Then I listened to a great interview on This Week in Google with Richard Gingras, Head of News at Google, that made it clear AMP is more than just another forward looking initiative from Google. Much more.
What is AMP? AMP is two things. AMP is a restricted subset of HTML designed to make the web fast on mobile devices. AMP is also a strategy to counter an existential threat to Google: the mobile web is in trouble and if the mobile web is in trouble then Google is in trouble.
In the interview Richard says (approximately):
The alternative [to a strong vibrant community around AMP] is devastating. We don’t want to see a decline in the viability of the mobile web. We don’t want to see poor experiences on the mobile web propel users into proprietary platforms.

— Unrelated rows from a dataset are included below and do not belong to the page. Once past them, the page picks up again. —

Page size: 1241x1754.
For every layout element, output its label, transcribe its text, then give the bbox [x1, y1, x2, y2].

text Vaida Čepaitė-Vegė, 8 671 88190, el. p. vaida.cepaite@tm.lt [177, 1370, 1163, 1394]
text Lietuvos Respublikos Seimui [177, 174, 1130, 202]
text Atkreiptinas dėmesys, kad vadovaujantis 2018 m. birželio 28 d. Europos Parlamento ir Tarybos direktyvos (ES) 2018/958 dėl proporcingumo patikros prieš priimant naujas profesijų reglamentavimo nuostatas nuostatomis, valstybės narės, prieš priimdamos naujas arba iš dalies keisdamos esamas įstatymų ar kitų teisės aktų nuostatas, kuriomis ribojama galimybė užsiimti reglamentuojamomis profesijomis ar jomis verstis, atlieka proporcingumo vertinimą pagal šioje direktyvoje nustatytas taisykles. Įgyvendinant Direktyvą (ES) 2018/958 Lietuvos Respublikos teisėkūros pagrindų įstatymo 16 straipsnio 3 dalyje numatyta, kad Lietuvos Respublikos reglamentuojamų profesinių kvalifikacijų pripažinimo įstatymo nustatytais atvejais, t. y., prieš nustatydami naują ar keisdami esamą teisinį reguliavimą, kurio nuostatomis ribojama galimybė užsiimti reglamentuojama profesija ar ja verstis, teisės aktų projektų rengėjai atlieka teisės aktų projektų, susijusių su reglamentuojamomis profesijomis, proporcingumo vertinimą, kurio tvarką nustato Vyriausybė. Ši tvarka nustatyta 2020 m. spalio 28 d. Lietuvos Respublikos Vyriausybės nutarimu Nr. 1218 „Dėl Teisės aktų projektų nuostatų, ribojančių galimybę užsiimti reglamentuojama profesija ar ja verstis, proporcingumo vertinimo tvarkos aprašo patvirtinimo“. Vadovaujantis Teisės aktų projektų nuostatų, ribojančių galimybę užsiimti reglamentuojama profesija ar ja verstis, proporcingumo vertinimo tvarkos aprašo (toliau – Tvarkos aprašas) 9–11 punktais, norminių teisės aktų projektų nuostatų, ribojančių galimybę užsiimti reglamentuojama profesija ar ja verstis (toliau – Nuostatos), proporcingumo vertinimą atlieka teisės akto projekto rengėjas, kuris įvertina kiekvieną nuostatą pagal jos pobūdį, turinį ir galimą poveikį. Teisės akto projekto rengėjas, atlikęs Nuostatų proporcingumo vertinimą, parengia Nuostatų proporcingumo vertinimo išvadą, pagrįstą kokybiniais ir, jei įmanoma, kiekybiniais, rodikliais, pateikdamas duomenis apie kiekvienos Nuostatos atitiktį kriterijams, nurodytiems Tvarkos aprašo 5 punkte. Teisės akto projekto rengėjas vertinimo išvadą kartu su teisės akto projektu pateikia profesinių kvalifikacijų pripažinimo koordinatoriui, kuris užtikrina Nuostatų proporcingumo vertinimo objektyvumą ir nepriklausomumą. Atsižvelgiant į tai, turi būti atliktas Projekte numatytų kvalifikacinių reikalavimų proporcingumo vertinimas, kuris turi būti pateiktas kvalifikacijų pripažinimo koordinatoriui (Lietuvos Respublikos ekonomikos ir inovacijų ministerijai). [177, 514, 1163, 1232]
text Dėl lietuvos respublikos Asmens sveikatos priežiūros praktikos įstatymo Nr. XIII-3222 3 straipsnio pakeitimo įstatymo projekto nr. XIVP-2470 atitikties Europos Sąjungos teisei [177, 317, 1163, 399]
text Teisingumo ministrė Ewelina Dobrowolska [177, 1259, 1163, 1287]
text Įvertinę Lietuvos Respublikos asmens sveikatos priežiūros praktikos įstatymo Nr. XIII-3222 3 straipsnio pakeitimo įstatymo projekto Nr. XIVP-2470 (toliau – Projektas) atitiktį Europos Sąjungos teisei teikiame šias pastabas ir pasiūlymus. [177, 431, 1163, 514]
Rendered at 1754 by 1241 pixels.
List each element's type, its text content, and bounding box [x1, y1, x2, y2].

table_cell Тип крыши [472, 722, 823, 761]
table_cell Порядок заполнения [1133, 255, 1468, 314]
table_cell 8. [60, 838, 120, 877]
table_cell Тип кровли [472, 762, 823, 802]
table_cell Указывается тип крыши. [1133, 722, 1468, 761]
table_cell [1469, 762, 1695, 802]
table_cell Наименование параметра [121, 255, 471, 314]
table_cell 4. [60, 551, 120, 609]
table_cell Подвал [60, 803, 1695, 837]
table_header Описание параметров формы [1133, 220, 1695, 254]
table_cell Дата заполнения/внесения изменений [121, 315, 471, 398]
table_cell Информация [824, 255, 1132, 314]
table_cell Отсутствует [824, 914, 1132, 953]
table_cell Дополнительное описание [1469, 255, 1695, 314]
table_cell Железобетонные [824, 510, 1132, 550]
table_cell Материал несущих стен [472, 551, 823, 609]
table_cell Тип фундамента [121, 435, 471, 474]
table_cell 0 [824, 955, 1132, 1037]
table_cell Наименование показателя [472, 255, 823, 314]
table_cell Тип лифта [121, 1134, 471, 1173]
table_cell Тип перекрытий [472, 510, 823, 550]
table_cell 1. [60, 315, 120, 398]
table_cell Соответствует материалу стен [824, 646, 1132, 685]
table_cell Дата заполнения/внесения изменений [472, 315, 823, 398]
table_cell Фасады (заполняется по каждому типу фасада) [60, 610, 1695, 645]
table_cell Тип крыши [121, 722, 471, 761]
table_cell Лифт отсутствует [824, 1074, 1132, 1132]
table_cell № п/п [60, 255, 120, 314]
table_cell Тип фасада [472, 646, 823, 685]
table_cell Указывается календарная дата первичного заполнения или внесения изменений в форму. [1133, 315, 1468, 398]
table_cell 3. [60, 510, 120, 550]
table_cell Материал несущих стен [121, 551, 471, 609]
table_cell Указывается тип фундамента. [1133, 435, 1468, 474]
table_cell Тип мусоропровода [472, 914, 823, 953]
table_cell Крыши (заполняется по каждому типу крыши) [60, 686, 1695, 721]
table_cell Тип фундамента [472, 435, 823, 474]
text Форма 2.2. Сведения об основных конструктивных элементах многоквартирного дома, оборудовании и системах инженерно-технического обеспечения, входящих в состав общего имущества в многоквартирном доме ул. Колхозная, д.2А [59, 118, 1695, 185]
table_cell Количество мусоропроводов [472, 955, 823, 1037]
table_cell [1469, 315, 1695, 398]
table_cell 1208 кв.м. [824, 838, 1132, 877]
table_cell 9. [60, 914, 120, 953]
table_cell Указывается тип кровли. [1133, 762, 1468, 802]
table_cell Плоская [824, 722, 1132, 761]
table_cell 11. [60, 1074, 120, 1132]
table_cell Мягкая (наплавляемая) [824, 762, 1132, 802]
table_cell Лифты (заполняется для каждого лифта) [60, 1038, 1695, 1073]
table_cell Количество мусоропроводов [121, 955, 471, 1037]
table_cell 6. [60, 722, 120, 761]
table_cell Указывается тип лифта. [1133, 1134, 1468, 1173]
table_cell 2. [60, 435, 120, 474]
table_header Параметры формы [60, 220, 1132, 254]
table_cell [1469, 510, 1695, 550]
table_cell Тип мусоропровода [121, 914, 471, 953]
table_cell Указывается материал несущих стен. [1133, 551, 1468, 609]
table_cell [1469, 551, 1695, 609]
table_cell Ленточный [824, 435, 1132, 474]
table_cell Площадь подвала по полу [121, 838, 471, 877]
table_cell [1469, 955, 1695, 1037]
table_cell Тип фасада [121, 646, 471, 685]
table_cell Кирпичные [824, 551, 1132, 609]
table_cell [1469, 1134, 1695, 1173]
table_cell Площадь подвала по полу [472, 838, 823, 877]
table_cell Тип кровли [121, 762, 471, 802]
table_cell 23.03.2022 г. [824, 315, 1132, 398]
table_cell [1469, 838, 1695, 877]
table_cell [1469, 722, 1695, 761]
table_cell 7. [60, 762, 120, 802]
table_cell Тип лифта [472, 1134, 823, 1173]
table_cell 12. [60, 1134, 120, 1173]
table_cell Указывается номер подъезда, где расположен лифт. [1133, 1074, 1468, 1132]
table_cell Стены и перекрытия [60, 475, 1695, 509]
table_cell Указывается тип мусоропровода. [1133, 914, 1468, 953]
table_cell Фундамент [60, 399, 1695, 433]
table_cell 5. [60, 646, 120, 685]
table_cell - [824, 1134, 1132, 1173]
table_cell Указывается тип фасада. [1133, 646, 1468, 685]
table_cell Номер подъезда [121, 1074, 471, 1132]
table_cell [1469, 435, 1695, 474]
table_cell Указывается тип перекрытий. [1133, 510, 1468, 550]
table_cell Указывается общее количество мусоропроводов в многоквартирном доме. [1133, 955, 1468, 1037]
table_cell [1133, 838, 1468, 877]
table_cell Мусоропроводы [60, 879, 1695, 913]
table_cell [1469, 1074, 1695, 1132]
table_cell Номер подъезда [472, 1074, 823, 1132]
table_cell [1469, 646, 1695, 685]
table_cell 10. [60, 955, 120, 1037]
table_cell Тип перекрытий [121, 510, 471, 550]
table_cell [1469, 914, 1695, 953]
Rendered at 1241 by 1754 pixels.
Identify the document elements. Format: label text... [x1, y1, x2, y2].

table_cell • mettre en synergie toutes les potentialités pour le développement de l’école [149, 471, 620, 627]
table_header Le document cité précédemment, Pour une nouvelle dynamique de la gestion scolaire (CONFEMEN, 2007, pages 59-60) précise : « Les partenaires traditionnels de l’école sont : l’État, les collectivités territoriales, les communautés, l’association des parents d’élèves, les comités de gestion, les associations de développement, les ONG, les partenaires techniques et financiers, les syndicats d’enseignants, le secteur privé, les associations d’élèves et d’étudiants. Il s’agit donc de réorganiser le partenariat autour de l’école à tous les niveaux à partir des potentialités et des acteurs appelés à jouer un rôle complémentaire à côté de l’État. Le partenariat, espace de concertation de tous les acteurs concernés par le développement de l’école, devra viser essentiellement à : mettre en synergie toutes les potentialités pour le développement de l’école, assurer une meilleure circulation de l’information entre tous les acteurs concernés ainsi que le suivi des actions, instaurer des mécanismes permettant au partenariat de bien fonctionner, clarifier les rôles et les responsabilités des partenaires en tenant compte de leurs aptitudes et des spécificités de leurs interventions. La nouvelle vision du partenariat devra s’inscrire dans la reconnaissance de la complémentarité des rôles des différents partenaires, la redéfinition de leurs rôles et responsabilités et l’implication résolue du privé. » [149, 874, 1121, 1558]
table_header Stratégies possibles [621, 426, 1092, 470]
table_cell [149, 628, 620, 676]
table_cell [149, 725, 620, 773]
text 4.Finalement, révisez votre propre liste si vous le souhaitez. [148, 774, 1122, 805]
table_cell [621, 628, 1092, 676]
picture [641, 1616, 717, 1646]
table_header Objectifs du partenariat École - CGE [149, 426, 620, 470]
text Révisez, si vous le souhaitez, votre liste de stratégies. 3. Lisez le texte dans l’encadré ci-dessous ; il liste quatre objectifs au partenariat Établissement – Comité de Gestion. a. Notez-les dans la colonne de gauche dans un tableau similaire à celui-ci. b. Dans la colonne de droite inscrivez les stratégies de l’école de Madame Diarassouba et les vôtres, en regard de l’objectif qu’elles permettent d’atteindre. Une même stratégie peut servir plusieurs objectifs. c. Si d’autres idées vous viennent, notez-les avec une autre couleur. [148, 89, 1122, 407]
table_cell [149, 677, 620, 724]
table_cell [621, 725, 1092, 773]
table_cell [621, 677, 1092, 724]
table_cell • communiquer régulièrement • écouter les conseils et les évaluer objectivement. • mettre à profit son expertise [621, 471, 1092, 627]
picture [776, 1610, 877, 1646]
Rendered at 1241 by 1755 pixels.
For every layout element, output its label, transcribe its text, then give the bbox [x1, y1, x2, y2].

This point, or something very like it, is repeated many times during the interview. With ad blocker usage on the rise there’s a palpable sense of urgency to do something. So Google stepped up and took leadership in creating AMP when no one else was doing anything that aligned with the principles of the free and open web.
The irony for Google is that advertising helped break the web. We have fouled our own nest.
Why now? Web pages are routinely between 2MB and 10 MB in size for only 80K worth of content. The blimpification of web pages comes from two general sources: beautification and advertising. Lots of code and media are used to make the experience of content more compelling. Lots of code and media are used in advertising.
The result: web pages have become very very slow. And a slow web is a dead web, especially in the parts of the world without fast or cheap mobile networks, which is much of the world. For many of these people the Internet consists of their social network, not the World Wide Web, and that’s not a good outcome for lots of people, including Google. So AMP wants to make people fall in love with the web again by speeding it up using a simple, cachable, and open format.
Does AMP work? Pinterest found AMP pages load four times faster and use eight times less data than traditional mobile-optimized pages. So, yes.
Is AMP being adopted? Seems like it. Some of those on board are: WordPress, Nuzzle, LinkedIn, Twitter. Fox News, The WSJ, The NYT, Huffington Post, BuzzFeed, The Washington Post, BBC, The Economist, FT, Vox Media, LINE, Viber, and Tango, comScore, Chartbeat, Google Analytics, Parse.ly, Network18, and many more. Content publishers clearly see value in the survival of the web. Developers like AMP too. There are over 4500 developers on the AMP GitHub project.
When will AMP start? Google will reportedly send traffic to AMP pages in Google Search starting in late February, 2016.
Will Google advantage AMP in search results? Not directly says Google, but since faster sites rank better, AMP will implicitly rank higher compared to heavier weight content. We may have a two tiered web: the fast AMP based web and the slow bloated traditional web. Non AMP pages can still be made fast of course, but all of human history argues against it.
The AMP talk featured a well balanced panel representing a wide variety of interests. Leo Laporte, famous host and founder of TWiT, represents the small content publisher. He views AMP with a generally positive yet skeptical eye. AMP is open source, but it is still controlled by Google, so is the web still the open web? Jeff Jarvis is a journalism professor and a long time innovative thinker on how journalism can stay alive in the modern era. Jeff helped inspire the idea of AMP and sees AMP as a way publishers can distribute content to users on whatever form of media users are consuming. Kevin Marks is as good a representative for the free and open web as you could ask for. Matt Cutts as a very early employee at Google is of course pro Google, but he’s also represents an engineering perspective. Richard Gingras is the driving force behind AMP at Google. He’s also a compelling evangelist for AMP and the need for a true new Web 2.0.